[Recorded data]
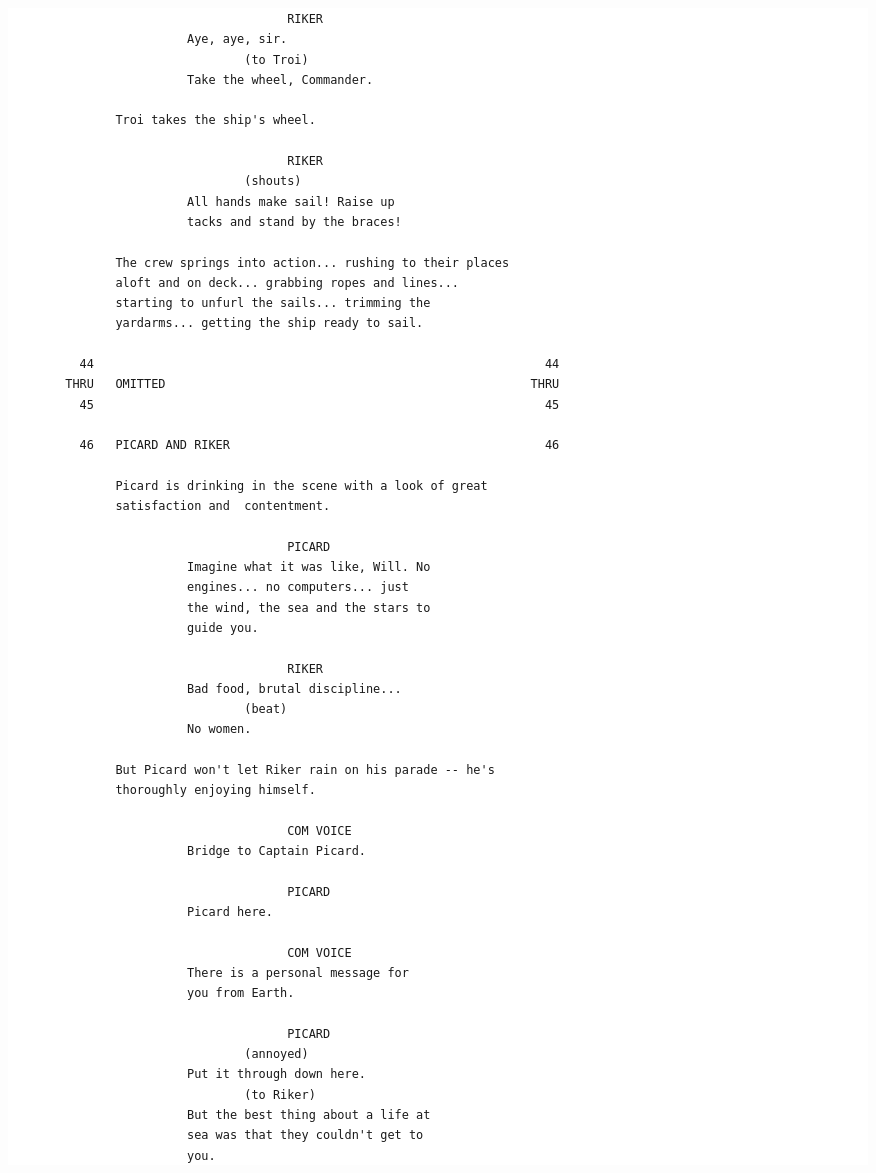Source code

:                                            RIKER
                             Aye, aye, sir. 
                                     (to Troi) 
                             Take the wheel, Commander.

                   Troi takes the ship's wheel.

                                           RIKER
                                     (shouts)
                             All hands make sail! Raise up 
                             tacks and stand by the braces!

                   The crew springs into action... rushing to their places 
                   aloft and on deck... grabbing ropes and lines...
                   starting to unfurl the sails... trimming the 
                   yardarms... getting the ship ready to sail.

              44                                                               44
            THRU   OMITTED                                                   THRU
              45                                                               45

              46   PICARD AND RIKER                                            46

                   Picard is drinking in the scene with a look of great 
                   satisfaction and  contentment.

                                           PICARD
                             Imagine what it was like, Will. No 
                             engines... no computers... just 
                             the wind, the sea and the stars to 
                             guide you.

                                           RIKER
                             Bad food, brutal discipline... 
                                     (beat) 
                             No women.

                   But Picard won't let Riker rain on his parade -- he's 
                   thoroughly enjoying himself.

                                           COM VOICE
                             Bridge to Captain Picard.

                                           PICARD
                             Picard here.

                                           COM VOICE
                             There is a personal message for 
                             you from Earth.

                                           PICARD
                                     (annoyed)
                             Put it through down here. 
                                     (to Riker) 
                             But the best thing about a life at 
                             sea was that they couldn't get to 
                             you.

> **Activity**
Rewrite the part that opens with the line containing "But Picard won't" and closes with the line containing "Picard here.", switching "Bridge" to "Engineering" and leaving everything else unchanged.

> **Result of this task**
                   But Picard won't let Riker rain on his parade -- he's 
                   thoroughly enjoying himself.

                                           COM VOICE
                             Engineering to Captain Picard.

                                           PICARD
                             Picard here.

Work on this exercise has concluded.